WHAT THE TASK REQUIRES. Can you rewrite the passage on the wildlife bills from "Several of the" to "prohibited primate species.", replacing "interstate trade" with "domestic trade"?

EXCERPT PROVIDED.
BEGIN

Several of the bills that the HNRC will take up this week recognize this and seek to put an end to it. For example, Representative Ted Lieu’s (CA-33) Bear Protection Act (H.R. 2325) would prohibit the importation, exportation, and interstate trade of bear items and products. And Representative Earl Blumenauer’s (OR-3) Captive Primate Safety Act (H.R. 3135) would amend the Lacey Act to prohibit importation, exportation, and transportation of any live animal of any prohibited primate species.

Other bills the committee will examine address critical funding gaps for international species conservation. Representative Hakeem Jeffries’s (NY-8) Global Amphibian Protection Act (H.R. 2026) would establish a fund to conserve highly endangered amphibian species, and Representative Huffman’s Critically Endangered Animals Conservation Act (H.R. 1569) would help pay for protection of species listed as endangered or critically endangered on the International Union for Conservation of Nature Red List, among other vulnerable wildlife.

Of course, these bills—which Congress will hopefully pass—are just a start to the United States addressing the biodiversity and climate crises. There are scores of other actions Congress and the Biden administration must take to make up for the last several years of environmental destruction and chart a new path ahead, including protecting special places, as outlined in the America the Beautiful campaign, and taking bold action on climate by moving away from fossil fuels.

END

RECORDED DATA.
BEGIN

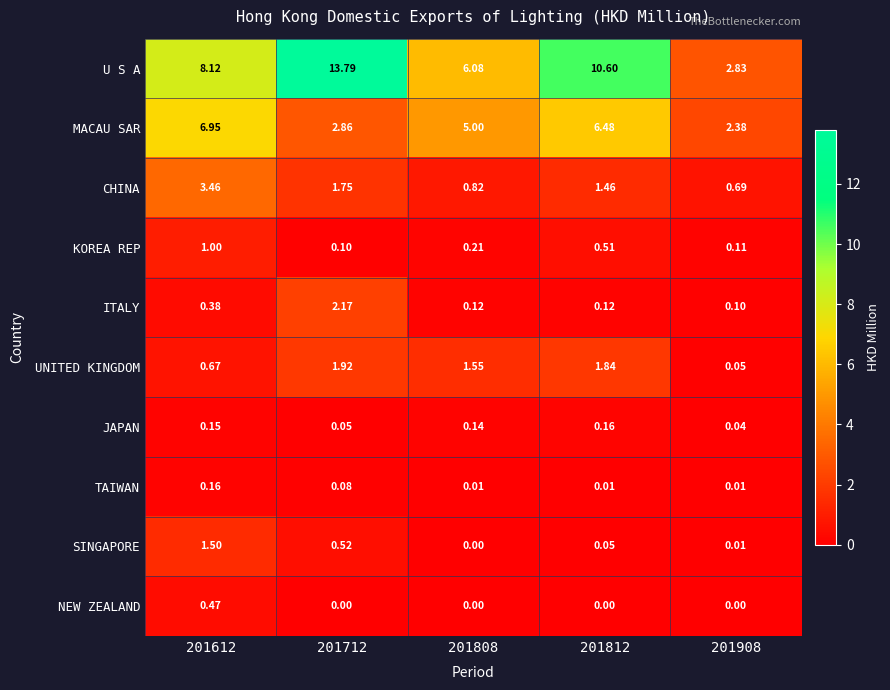

Which label corresponds to the largest value in the chart?

201712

END

RESULT OF THE EXERCISE.
Several of the bills that the HNRC will take up this week recognize this and seek to put an end to it. For example, Representative Ted Lieu’s (CA-33) Bear Protection Act (H.R. 2325) would prohibit the importation, exportation, and domestic trade of bear items and products. And Representative Earl Blumenauer’s (OR-3) Captive Primate Safety Act (H.R. 3135) would amend the Lacey Act to prohibit importation, exportation, and transportation of any live animal of any prohibited primate species.